====== Dataset content

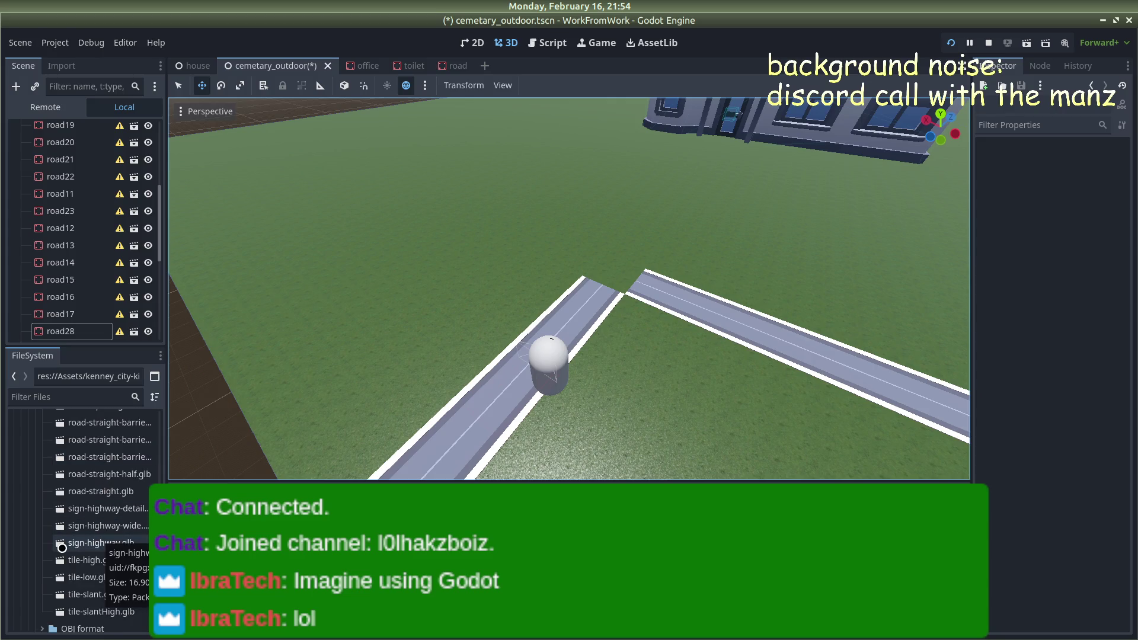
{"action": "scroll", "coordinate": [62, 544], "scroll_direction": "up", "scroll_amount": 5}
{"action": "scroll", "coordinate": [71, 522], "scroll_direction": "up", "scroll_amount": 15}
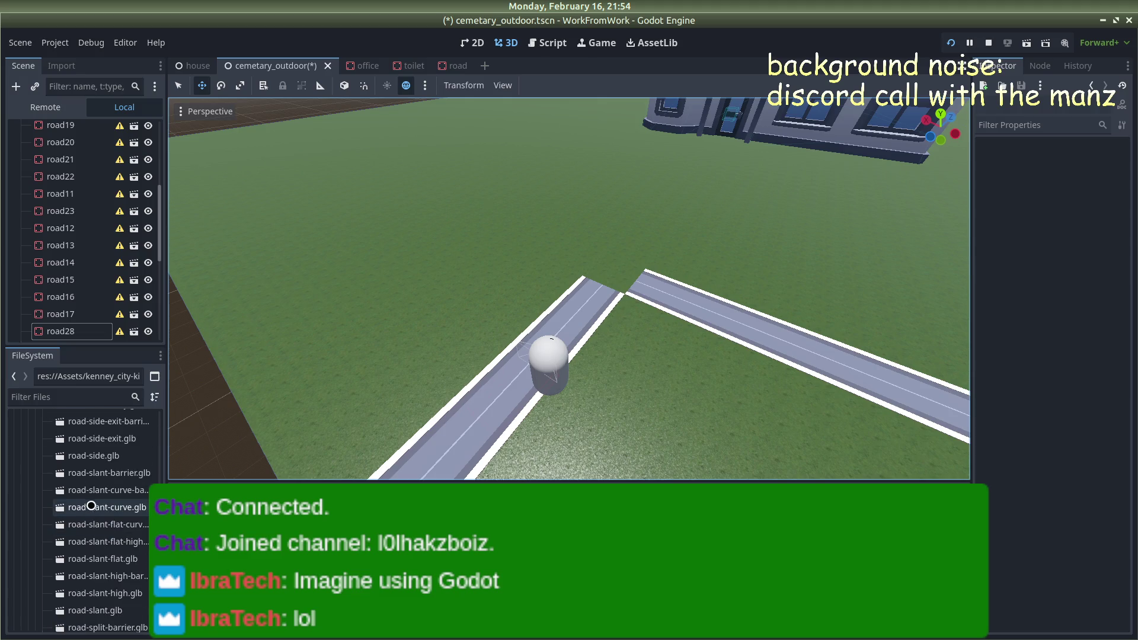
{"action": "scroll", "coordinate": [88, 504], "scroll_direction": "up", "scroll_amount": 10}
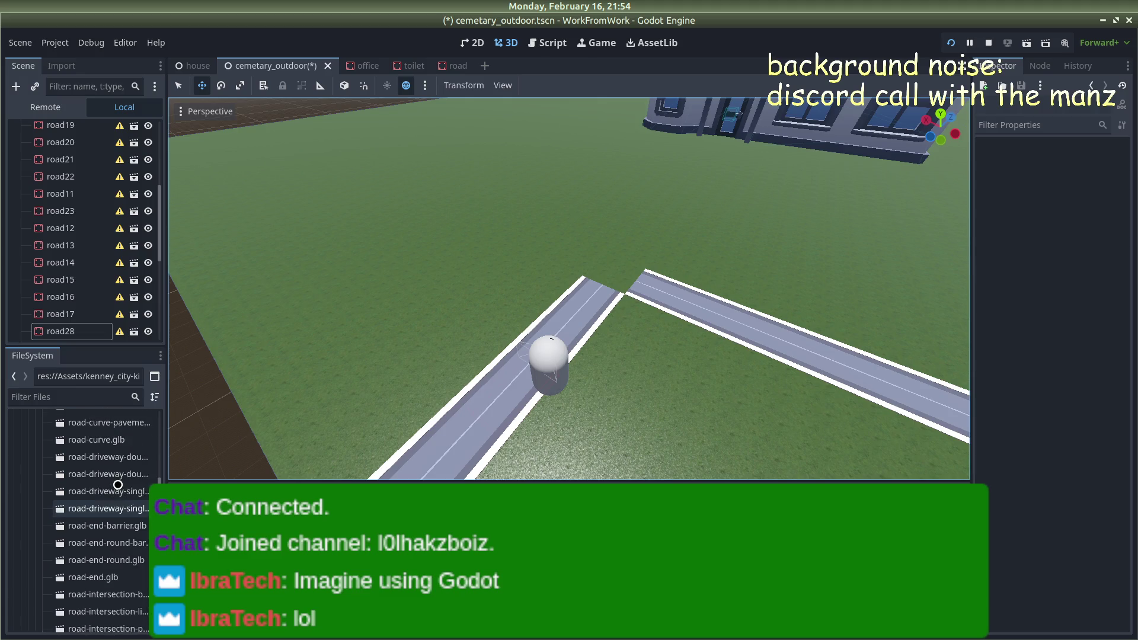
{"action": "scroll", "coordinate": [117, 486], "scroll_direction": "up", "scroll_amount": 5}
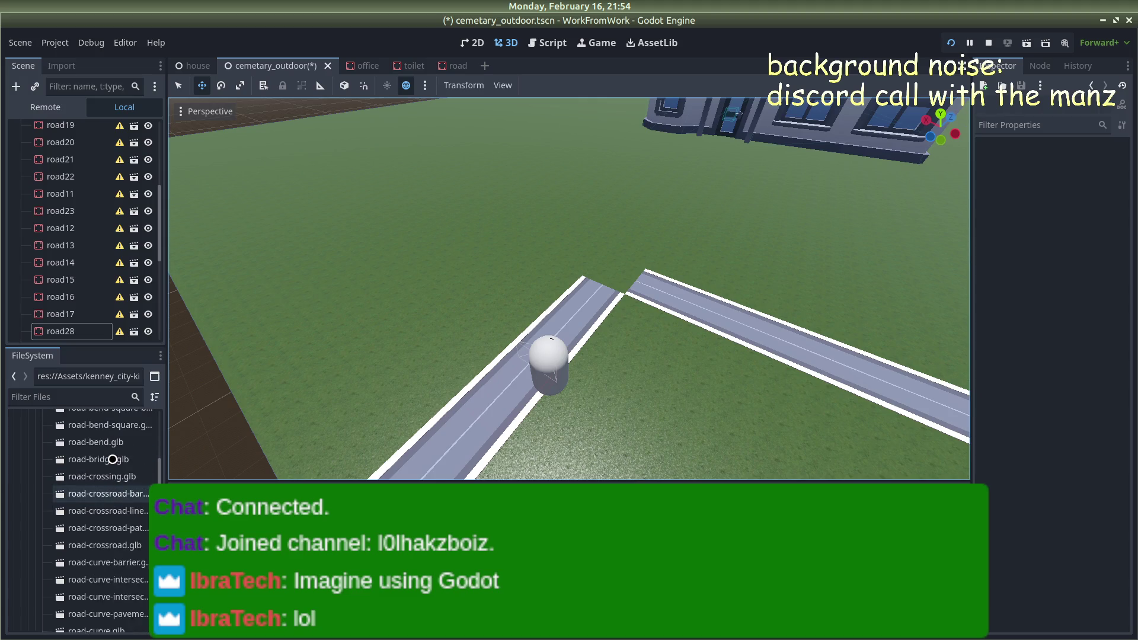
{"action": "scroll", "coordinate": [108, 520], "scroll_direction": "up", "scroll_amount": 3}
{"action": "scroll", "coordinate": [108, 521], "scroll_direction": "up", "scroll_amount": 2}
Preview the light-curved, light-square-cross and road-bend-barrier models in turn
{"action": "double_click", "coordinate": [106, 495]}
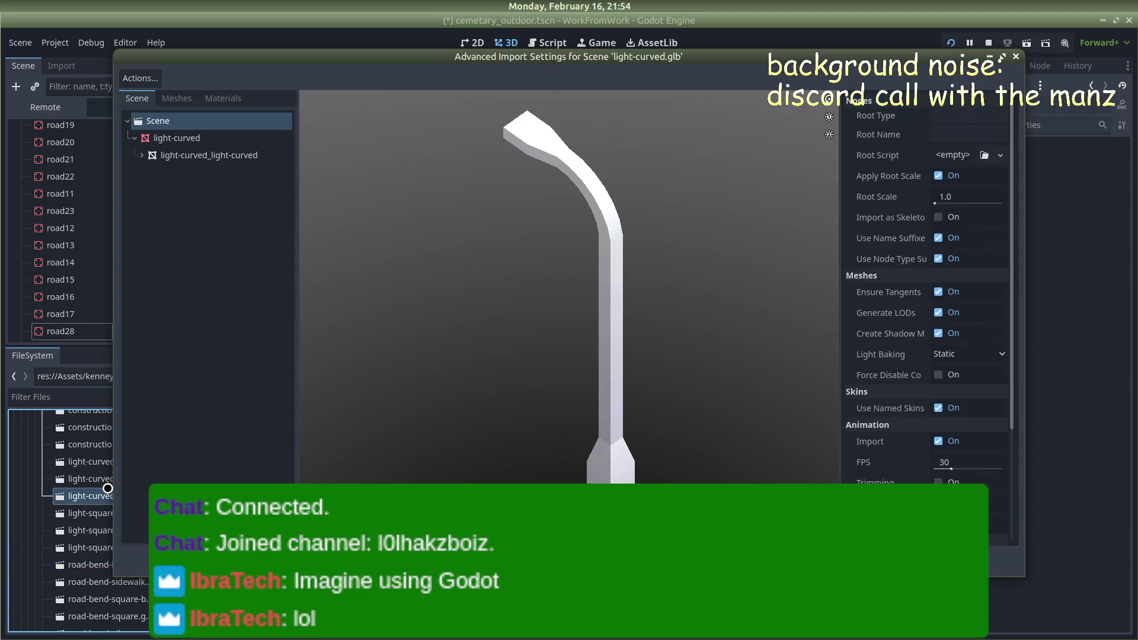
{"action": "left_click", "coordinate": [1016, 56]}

============

Exercise brief:
Read each line of the material, and wherever the word "coordinate" turns up, copy that line.

Answer section:
{"action": "scroll", "coordinate": [62, 544], "scroll_direction": "up", "scroll_amount": 5}
{"action": "scroll", "coordinate": [71, 522], "scroll_direction": "up", "scroll_amount": 15}
{"action": "scroll", "coordinate": [88, 504], "scroll_direction": "up", "scroll_amount": 10}
{"action": "scroll", "coordinate": [117, 486], "scroll_direction": "up", "scroll_amount": 5}
{"action": "scroll", "coordinate": [108, 520], "scroll_direction": "up", "scroll_amount": 3}
{"action": "scroll", "coordinate": [108, 521], "scroll_direction": "up", "scroll_amount": 2}
{"action": "double_click", "coordinate": [106, 495]}
{"action": "left_click", "coordinate": [1016, 56]}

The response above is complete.